The question is this: why did Gallucci forego taking the same flight training in a department helicopter on department time at Floyd Bennett field free of charge with the unit’s own flight instructors as virtually all of the unit’s three dozen pilots do?
Instead, Gallucci chose to take the training on his own time with Bernardini, paying for the instruction and the use of Bernardini’s helicopter.
Gallucci didn’t respond to this reporter’s attempt to get an answer.
Come In, Tom. When former NYPD commissioner Bernie Kerik’s former chief of staff John Picciano ran off to Brazil, supposedly with his girlfriend, Your Humble Servant called out to him: “Come in, Pitch.”
Now this column is calling out to another Kerik friend, this one caught up in Kerik’s impending indictment in the Bronx: “Come in, Tom.”
Tom is, of course, Tom Antenen, the Corrections Department’s longtime spokesman as well as Kerik’s spokesman in his short tenure at the NYPD. Antenen — a modest man and a friend to many reporters, including this one — was reportedly booted from his $131,000 job at Corrections two weeks ago after he was overheard on a court-ordered wiretap speaking to Kerik about Jeanette Pinero, a former corrections officer and Kerik girlfriend, whom Bernie brought to his Ground Zero love nest in the weeks after 9/11.
According to a city official who asked for anonymity, Antenen, whose salary was reduced to $55, 000, is still showing up for work, though not in the Corrections department. The official declined to say where Antenen is currently employed.
Calls to Antenen’s home were not returned last week so we’ll call out again, “Come in, Tom.”
Can't We All Just Get Along? Despite how well Mayor Michael Bloomberg says that rival city agencies get along under the hegemony of the police department and its commander-in-chief Ray Kelly, there was Paul Browne screaming at Jared Bernstein, the spokesman for the Office of Emergency Management, during the Roosevelt Island tram rescue last week.

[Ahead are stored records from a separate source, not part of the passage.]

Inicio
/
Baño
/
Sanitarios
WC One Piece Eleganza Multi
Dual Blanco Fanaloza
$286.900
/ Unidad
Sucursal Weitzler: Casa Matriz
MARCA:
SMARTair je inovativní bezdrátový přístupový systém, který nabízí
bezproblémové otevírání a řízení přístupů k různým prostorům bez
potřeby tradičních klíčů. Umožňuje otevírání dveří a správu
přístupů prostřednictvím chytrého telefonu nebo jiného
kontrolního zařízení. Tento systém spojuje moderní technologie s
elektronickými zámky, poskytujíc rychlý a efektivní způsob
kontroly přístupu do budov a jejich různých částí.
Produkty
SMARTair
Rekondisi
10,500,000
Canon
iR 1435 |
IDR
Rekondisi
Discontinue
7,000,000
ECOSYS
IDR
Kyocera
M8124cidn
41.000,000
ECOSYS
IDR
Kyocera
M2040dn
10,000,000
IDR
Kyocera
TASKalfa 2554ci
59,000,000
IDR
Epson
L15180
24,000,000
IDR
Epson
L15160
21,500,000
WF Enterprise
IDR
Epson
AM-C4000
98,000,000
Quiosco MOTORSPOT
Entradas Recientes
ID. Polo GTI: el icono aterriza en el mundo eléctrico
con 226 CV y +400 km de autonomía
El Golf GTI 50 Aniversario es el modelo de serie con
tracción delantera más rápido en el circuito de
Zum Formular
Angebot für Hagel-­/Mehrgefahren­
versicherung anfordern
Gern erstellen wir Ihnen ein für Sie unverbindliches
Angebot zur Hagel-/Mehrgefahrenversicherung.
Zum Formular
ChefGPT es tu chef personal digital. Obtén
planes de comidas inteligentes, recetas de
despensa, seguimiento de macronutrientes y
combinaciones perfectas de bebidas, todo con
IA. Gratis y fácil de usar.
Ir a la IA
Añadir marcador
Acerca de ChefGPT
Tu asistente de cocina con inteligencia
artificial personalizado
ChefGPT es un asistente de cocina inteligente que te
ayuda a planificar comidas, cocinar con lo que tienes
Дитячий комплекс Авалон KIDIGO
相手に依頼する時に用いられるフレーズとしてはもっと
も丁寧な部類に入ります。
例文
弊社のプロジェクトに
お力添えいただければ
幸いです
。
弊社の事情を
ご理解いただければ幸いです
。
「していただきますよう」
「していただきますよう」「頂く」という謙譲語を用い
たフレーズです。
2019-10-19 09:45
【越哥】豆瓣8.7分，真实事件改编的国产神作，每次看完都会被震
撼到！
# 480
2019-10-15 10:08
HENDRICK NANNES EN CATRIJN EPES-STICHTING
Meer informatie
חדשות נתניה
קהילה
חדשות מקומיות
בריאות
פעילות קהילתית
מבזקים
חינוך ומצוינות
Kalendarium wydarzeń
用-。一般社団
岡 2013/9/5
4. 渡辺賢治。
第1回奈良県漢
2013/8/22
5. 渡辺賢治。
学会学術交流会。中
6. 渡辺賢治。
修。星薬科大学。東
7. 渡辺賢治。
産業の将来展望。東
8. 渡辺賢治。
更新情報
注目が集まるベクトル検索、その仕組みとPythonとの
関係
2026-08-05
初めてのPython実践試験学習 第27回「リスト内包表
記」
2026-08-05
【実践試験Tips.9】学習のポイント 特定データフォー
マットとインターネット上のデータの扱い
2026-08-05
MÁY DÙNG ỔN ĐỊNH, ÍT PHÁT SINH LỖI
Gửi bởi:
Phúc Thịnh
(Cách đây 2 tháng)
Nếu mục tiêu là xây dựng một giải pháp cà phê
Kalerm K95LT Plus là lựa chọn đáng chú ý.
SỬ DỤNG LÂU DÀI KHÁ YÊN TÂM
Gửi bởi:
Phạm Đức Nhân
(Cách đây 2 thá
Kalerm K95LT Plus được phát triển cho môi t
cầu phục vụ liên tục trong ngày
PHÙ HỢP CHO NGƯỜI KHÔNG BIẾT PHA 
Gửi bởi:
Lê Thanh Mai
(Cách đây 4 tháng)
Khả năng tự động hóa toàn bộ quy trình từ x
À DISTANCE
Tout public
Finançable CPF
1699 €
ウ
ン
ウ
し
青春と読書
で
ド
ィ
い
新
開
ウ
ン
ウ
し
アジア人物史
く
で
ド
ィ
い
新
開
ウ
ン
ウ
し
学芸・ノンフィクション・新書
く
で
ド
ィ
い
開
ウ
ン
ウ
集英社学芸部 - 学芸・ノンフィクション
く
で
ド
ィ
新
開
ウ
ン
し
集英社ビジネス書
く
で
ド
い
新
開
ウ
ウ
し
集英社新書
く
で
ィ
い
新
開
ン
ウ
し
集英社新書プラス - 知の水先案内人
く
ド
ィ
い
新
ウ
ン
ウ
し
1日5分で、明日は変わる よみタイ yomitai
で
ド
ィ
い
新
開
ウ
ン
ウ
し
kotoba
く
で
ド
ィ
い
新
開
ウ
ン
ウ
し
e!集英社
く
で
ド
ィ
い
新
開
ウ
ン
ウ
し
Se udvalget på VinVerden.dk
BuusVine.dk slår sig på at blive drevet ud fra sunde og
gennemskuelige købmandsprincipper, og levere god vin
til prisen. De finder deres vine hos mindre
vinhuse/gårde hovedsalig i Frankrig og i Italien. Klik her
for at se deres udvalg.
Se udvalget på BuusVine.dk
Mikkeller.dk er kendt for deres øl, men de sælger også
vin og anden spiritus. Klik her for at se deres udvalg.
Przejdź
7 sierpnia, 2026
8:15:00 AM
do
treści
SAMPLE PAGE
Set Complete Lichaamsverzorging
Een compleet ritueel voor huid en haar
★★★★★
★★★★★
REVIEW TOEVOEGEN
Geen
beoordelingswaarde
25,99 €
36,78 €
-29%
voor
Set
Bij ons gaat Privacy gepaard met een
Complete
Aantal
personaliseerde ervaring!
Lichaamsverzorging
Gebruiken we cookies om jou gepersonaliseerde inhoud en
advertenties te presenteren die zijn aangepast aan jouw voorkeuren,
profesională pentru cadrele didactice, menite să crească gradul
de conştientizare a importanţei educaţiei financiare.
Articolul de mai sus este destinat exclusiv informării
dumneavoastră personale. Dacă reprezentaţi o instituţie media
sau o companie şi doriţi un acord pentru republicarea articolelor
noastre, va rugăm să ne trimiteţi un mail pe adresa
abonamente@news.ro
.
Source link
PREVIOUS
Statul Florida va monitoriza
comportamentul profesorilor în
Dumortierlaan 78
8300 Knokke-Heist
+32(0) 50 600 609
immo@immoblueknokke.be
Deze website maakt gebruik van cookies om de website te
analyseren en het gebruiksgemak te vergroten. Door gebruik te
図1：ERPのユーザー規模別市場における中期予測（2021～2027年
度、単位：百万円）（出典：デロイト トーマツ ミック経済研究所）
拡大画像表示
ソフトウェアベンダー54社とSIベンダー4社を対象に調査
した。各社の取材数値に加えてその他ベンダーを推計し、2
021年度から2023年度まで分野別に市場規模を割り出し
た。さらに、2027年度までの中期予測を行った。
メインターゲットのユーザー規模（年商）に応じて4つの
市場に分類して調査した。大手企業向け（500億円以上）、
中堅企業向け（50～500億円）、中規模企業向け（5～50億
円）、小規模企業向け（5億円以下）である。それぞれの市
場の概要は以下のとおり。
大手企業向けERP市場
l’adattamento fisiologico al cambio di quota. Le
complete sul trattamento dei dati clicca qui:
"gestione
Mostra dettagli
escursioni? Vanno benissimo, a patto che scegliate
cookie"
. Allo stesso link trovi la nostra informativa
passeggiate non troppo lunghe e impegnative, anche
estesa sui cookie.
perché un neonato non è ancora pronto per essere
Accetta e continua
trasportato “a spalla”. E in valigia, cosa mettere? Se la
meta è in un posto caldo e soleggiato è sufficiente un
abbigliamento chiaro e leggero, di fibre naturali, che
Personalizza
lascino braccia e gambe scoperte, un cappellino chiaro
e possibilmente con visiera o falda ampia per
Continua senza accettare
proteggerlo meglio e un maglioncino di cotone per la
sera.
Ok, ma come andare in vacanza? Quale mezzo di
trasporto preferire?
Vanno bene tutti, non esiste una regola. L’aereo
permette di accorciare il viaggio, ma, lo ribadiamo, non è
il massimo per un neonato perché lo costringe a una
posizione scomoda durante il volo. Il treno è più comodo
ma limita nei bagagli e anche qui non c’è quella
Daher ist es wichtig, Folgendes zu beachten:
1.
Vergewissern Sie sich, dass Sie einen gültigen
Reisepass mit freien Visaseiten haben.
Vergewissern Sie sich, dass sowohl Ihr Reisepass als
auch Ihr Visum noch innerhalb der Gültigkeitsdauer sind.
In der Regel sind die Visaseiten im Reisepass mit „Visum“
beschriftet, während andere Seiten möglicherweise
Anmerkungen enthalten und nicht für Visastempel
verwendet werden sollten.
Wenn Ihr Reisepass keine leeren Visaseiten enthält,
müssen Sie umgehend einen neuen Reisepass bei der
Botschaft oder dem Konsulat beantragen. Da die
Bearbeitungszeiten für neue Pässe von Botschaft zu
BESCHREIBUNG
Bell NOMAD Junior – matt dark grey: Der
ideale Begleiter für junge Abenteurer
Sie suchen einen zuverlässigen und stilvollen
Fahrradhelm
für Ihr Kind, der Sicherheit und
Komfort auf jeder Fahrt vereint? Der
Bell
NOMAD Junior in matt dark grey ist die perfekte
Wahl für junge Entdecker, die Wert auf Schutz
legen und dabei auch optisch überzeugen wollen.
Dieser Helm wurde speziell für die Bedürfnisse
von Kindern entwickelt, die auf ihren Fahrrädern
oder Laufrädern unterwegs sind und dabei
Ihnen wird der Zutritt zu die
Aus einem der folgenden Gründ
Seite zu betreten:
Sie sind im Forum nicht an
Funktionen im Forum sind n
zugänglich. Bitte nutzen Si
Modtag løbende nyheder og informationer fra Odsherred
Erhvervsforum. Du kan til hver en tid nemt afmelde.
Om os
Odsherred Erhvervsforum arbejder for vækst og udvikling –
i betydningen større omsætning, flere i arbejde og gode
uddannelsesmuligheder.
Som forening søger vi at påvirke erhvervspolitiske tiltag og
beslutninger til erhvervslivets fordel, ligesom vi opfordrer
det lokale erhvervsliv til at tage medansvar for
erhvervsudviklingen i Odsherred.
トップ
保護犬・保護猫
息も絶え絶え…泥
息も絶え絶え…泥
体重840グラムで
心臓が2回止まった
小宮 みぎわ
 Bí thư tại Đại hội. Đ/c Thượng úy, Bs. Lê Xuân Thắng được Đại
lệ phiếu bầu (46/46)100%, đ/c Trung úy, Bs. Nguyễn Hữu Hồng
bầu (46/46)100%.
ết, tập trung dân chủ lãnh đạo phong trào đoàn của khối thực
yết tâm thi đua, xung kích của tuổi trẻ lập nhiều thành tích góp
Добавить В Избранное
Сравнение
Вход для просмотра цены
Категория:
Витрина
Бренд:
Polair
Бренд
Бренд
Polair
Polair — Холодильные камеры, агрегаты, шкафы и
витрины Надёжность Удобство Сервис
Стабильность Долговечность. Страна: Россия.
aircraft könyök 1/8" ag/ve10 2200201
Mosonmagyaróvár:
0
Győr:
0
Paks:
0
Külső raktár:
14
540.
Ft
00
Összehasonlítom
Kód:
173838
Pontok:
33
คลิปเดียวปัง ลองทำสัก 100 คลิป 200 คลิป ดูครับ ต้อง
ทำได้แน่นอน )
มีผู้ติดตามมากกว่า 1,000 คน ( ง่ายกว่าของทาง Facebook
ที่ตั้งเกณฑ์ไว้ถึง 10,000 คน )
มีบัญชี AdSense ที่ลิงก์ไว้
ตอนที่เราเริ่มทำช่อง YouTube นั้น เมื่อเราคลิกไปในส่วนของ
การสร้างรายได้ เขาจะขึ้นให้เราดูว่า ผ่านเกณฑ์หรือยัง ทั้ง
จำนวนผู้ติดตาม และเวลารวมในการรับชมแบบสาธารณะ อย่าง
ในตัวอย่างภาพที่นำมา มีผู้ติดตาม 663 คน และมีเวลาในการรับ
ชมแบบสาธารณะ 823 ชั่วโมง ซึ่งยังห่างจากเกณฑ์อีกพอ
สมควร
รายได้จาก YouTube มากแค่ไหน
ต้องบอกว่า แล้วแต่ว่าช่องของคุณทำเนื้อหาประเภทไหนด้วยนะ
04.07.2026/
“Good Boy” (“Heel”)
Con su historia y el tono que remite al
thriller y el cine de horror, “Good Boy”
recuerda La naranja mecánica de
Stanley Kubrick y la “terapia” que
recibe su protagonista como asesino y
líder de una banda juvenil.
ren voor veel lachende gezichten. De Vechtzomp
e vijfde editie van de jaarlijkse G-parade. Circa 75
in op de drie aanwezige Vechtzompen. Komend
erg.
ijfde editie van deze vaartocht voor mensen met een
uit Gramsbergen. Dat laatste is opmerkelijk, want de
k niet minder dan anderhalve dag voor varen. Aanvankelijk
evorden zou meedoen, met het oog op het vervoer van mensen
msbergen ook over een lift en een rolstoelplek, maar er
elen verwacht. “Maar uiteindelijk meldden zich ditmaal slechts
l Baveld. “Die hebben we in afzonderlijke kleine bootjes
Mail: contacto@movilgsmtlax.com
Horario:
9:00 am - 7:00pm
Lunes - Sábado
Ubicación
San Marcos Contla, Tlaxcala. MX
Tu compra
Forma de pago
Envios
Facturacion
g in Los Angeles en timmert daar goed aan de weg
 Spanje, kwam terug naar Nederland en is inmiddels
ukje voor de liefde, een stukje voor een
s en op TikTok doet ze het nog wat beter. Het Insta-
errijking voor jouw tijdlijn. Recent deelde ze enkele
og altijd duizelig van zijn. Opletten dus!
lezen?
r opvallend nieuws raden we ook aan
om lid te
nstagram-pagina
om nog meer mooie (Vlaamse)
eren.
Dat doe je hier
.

Bernstein’s crime: he tried to give his agency some publicity before the television cameras.
“How dare you? What the f... do you think you’re doing?” the police department’s Deputy Commissioner for Public Information was overheard shouting at Bernstein.
Browne didn’t respond to an inquiry from this column.
Said Bernstein: “Paul and I have a great working relationship. It was a long night.”